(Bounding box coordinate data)
------------
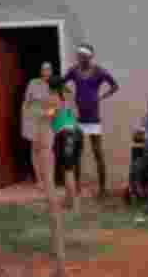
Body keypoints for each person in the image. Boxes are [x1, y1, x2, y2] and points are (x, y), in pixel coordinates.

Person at [62, 43, 119, 199]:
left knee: (97, 153)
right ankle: (78, 188)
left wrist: (101, 97)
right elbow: (60, 82)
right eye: (78, 56)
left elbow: (115, 86)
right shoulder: (74, 70)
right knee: (77, 153)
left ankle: (102, 189)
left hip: (94, 118)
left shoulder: (99, 71)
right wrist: (71, 94)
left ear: (89, 57)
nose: (79, 59)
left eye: (82, 56)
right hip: (80, 119)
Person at [44, 76, 83, 211]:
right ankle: (70, 200)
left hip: (65, 135)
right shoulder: (69, 97)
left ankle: (71, 203)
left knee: (67, 171)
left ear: (51, 87)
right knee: (72, 169)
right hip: (77, 133)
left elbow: (49, 115)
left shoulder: (52, 99)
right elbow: (76, 115)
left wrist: (43, 113)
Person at [21, 62, 54, 184]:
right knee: (35, 149)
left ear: (51, 71)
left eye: (48, 69)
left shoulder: (55, 84)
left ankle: (48, 179)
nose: (46, 72)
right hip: (34, 120)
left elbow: (59, 102)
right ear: (40, 71)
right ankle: (39, 179)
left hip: (48, 121)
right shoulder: (33, 83)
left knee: (47, 150)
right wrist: (25, 120)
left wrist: (51, 113)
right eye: (44, 69)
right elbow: (27, 102)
------------
DIRECTIONS:
In the data above, find the line containing "left elbow: (49, 115)", then copy it and every later line exactly.

TASK RESPONSE:
left elbow: (49, 115)
left shoulder: (52, 99)
right elbow: (76, 115)
left wrist: (43, 113)
Person at [21, 62, 54, 184]:
right knee: (35, 149)
left ear: (51, 71)
left eye: (48, 69)
left shoulder: (55, 84)
left ankle: (48, 179)
nose: (46, 72)
right hip: (34, 120)
left elbow: (59, 102)
right ear: (40, 71)
right ankle: (39, 179)
left hip: (48, 121)
right shoulder: (33, 83)
left knee: (47, 150)
right wrist: (25, 120)
left wrist: (51, 113)
right eye: (44, 69)
right elbow: (27, 102)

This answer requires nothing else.